April 29, 2014

I'm sure you're familiar with the story by Fox News' incomparable Todd Starnes, about a five year old girl named Gabriella Perez, who says she was admonished by a lunch teacher for wanting to pray and was also told she wasn't allowed to.

“A teacher saw her and told her, ‘you’re not allowed to do that,’” he said.Perez said his little girl replied, “But it’s good to pray.” The teacher alleged replied, “It’s not good.”

He said his daughter tried to pray once more but was admonished by the teacher. The child was not formally punished, he said.

It was just an odd coincidence that Starnes is simultaneously publishing a book titled God Less America: Real Stories From the Front Lines of the Attack on Traditional Values, which is as you guessed about anti-Christian oppression. And to add a little extra hot sauce onto that bizarre coincidence, the little girl's father is the vice president of sales for the publisher Starnes book. But there's really nothing to that connection at all because, you know, there just isn't.

Well, the school did an investigation and found no evidence that this happened to the very cute Gabriella and that the teacher in question wasn't even around at the time, but they did apologize nonetheless.

Now, the school insists that it found no evidence that a single bit of this actually happened. In fact, said district spokesman Mike Lawrence, the school’s investigation determined that the person who the girl identified as the guilty teacher — by pointing at a photo on the school’s website — could not have been “anywhere near the lunchroom” used by kindergarten and first-grade students.

Nonetheless, the school district did apologize to the parents, and initially at least, the legal Smeagols at the Liberty Institute accepted the apology, issuing a press release proclaiming that they had won a great moral victory.
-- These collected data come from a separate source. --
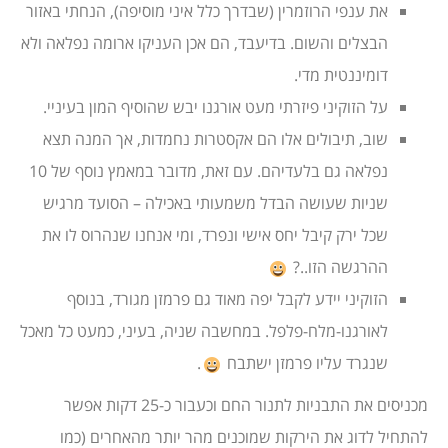
את ענפי הרוזמרין (שבדרך כלל איני מוסיפה), הנחתי באזור
הבצלים והשום. בדיעבד, הם אכן העניקו ארומה נפלאה ולא
דומיננטית מדי.
על הזוקיני פיזרתי מעט אורגנו יבש שהוסיף המון בעיניי.
שוב, תיבולים אלו הם אקסטרות נחמדות, אך המנה תצא
נפלאה גם בלעדיהם. עם זאת, מדובר במאמץ נוסף של 10
שניות שעושה הבדל משמעותי באכילה – הסועד מרגיש
שכל ירק קיבל יחס אישי ונפרד, ומי אנחנו שנהרוס לו את
ההרגשה הזו..?
הזוקיני יידע לקבל יפה מאוד גם פרמזן מגורד, בנוסף
לאורגנו-מלח-פלפל. במחשבה שניה, בעיני, כמעט כל מאכל
שנגרד עליו פרמזן ישתבח
.
מכניסים את התבניות לתנור החם וכעבור כ-25 דקות אפשר
להתחיל לדוג את הירקות שמוכנים מהר יותר מהאחרים (כמו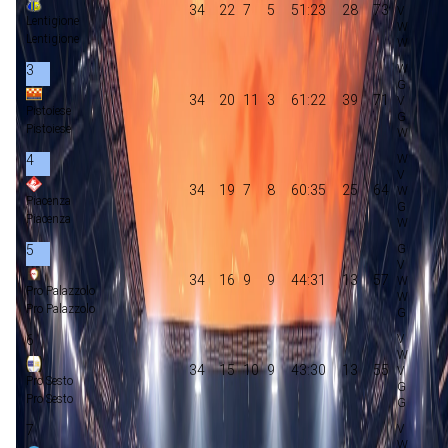
34
22
7
5
51:23
28
73
Lentigione
Lentigione
3
34
20
11
3
61:22
39
71
Pistoiese
Pistoiese
4
34
19
7
8
60:35
25
64
Piacenza
Piacenza
5
34
16
9
9
44:31
13
57
Pro Palazzolo
Pro Palazzolo
6
34
15
10
9
43:30
13
55
Pro Sesto
Pro Sesto
7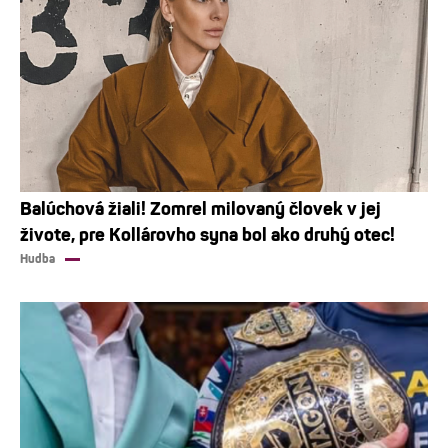
Balúchová žiali! Zomrel milovaný človek v jej
živote, pre Kollárovho syna bol ako druhý otec!
Hudba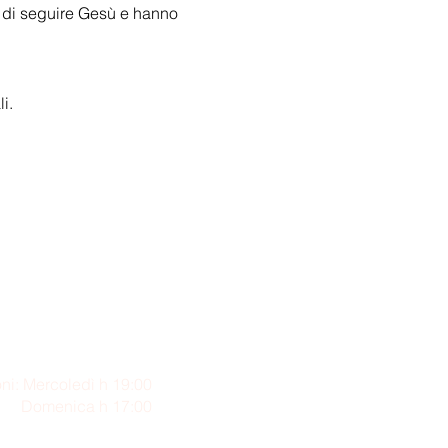
o di seguire Gesù e hanno 
i.
ni: Mercoledì h 19:00
enica h 17:00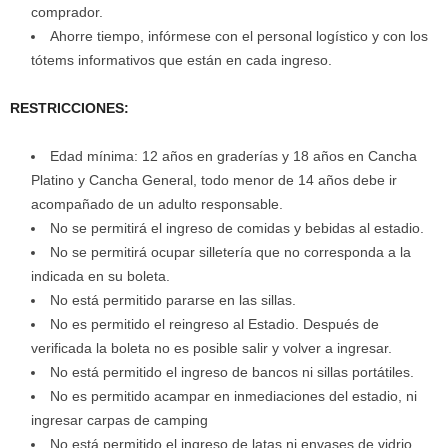
comprador.
Ahorre tiempo, infórmese con el personal logístico y con los
tótems informativos que están en cada ingreso.
RESTRICCIONES:
Edad mínima: 12 años en graderías y 18 años en Cancha
Platino y Cancha General, todo menor de 14 años debe ir
acompañado de un adulto responsable.
No se permitirá el ingreso de comidas y bebidas al estadio.
No se permitirá ocupar silletería que no corresponda a la
indicada en su boleta.
No está permitido pararse en las sillas.
No es permitido el reingreso al Estadio. Después de
verificada la boleta no es posible salir y volver a ingresar.
No está permitido el ingreso de bancos ni sillas portátiles.
No es permitido acampar en inmediaciones del estadio, ni
ingresar carpas de camping
No está permitido el ingreso de latas ni envases de vidrio.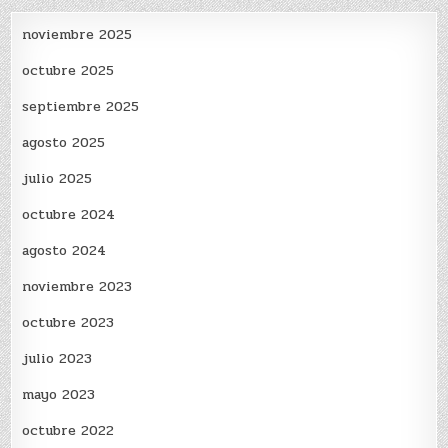
noviembre 2025
octubre 2025
septiembre 2025
agosto 2025
julio 2025
octubre 2024
agosto 2024
noviembre 2023
octubre 2023
julio 2023
mayo 2023
octubre 2022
Jeremy Dys, the Liberty Institute attorney for the Perezes, said,

“We are grateful for the apology offered by Seminole County Schools. The Perez family gladly accepts this apology, along with the assurances to the community by the School Board that students in Seminole County School are free to exercise their First Amendment freedoms while at school.”

As good Christians with no motive at all to boost book sales, the family humbly accepted the apology. So you would think this would be the end of it, right?

Well, not so fast.

The family of a kindergartner who said she was stopped from praying has now rejected the apology from Seminole County Public Schools, as well as the conclusions of an internal investigation.

Two days after stating that Gabriella Perez's family had accepted the apology, lawyer Jeremy Dys said their position changed after reading the comments of district spokesman Michael Lawrence in the Orlando Sentinel.

Dys said it is clear now the district's response wasn't "a real apology." In addition, "we're not really confident the investigation actually took place," he said.
He sent a letter to Seminole schools on Friday requesting video footage from the school, emails to or about the family and phone logs relating to the case, including documentation of harassing or negative phone calls.

I guess the family had a meeting of the minds with the Liberty Institute and they decided to milk this for all it's worth. It's too bad that a five year old girl is being used as a pawn in this disgrace. Even if there was something to the story which seems very, very doubtful, would you throw your little daughter out there like that and film a video of her? There was no need to do that if they were serious about the charges. But if they were looking for PR, it's a brilliant move.